(PROVIDED DATA)

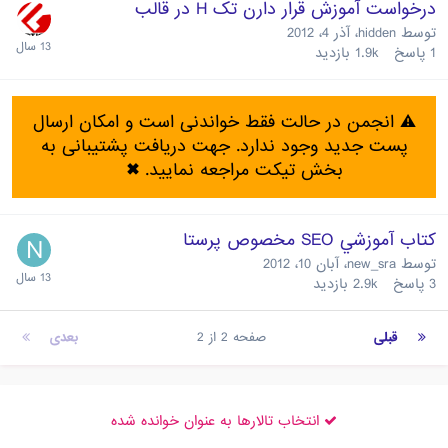
درخواست آموزش قرار دارن تک H در قالب
توسط
hidden
،
آذر 4، 2012
1
پاسخ
1.9k
بازدید
⚠️ انجمن در حالت فقط خواندنی است و امکان ارسال
پست جدید وجود ندارد. جهت دریافت پشتیبانی به
بخش تیکت مراجعه نمایید.
✖
كتاب آموزشي SEO مخصوص پرستا
توسط
new_sra
،
آبان 10، 2012
3
پاسخ
2.9k
بازدید
قبلی
صفحه 2 از 2
بعدی
انتخاب تالارها به عنوان خوانده شده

(End PROVIDED DATA)

EXERCISE:
Copy out every line of text from the items above, word for word and in the same order, leaving out the pictures.

RESULT OF THE TASK:
درخواست آموزش قرار دارن تک H در قالب
توسط
hidden
،
آذر 4، 2012
1
پاسخ
1.9k
بازدید
⚠️ انجمن در حالت فقط خواندنی است و امکان ارسال
پست جدید وجود ندارد. جهت دریافت پشتیبانی به
بخش تیکت مراجعه نمایید.
✖
كتاب آموزشي SEO مخصوص پرستا
توسط
new_sra
،
آبان 10، 2012
3
پاسخ
2.9k
بازدید
قبلی
صفحه 2 از 2
بعدی
انتخاب تالارها به عنوان خوانده شده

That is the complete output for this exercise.